Prior to the surrender, Lee’s army had been forced to abandon the Confederate capital of Richmond, Virginia, and was retreating with the hope of joining with other Confederate forces in North Carolina. The Union army managed to cut them off with cavalry and infantry. With his army surrounded and his men weak and exhausted, Lee had no option but to surrender.
Lee and Grant sent a series of messages to each other that led to them meeting in the village of Appomattox Courthouse. Here they both signed the surrender documents in the parlour of a house owned by Wilmer McLean. The terms were as generous as Lee could have hoped for, since Grant wanted to avoid any possible excuse for a subsequent uprising.
Among the key terms granted to the Confederates were that all officers and men were pardoned and allowed to return home with their private property including their horses. Furthermore all Confederate officers were allowed to keep their side arms and would be fed with Union rations.
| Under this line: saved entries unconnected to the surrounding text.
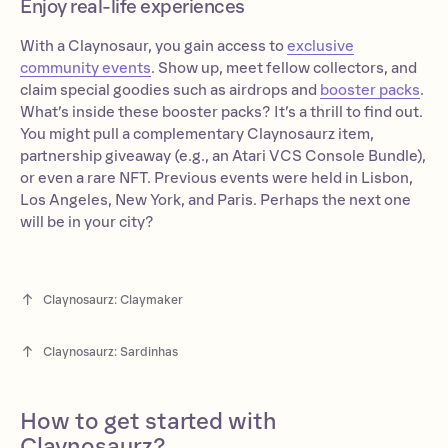
Enjoy real-life experiences
With a Claynosaur, you gain access to
exclusive
community events
. Show up, meet fellow collectors, and
claim special goodies such as airdrops and
booster packs
.
What’s inside these booster packs? It’s a thrill to find out.
You might pull a complementary Claynosaurz item,
partnership giveaway (e.g., an Atari VCS Console Bundle),
or even a rare NFT. Previous events were held in Lisbon,
Los Angeles, New York, and Paris. Perhaps the next one
will be in your city?
Claynosaurz: Claymaker
Claynosaurz: Sardinhas
How to get started with
Claynosaurz?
With the surrender signed, Grant is reputed to have stepped outside and declared, ‘The war is over. The Rebels are our countrymen again’. Lee’s surrender encouraged other Confederate forces across the south to do the same and marked the beginning of the end of the American Civil War.
By the time the war reached its final conclusion it had lasted for four years. Approximately 630,000 people had died, and there were over one million casualties on both sides.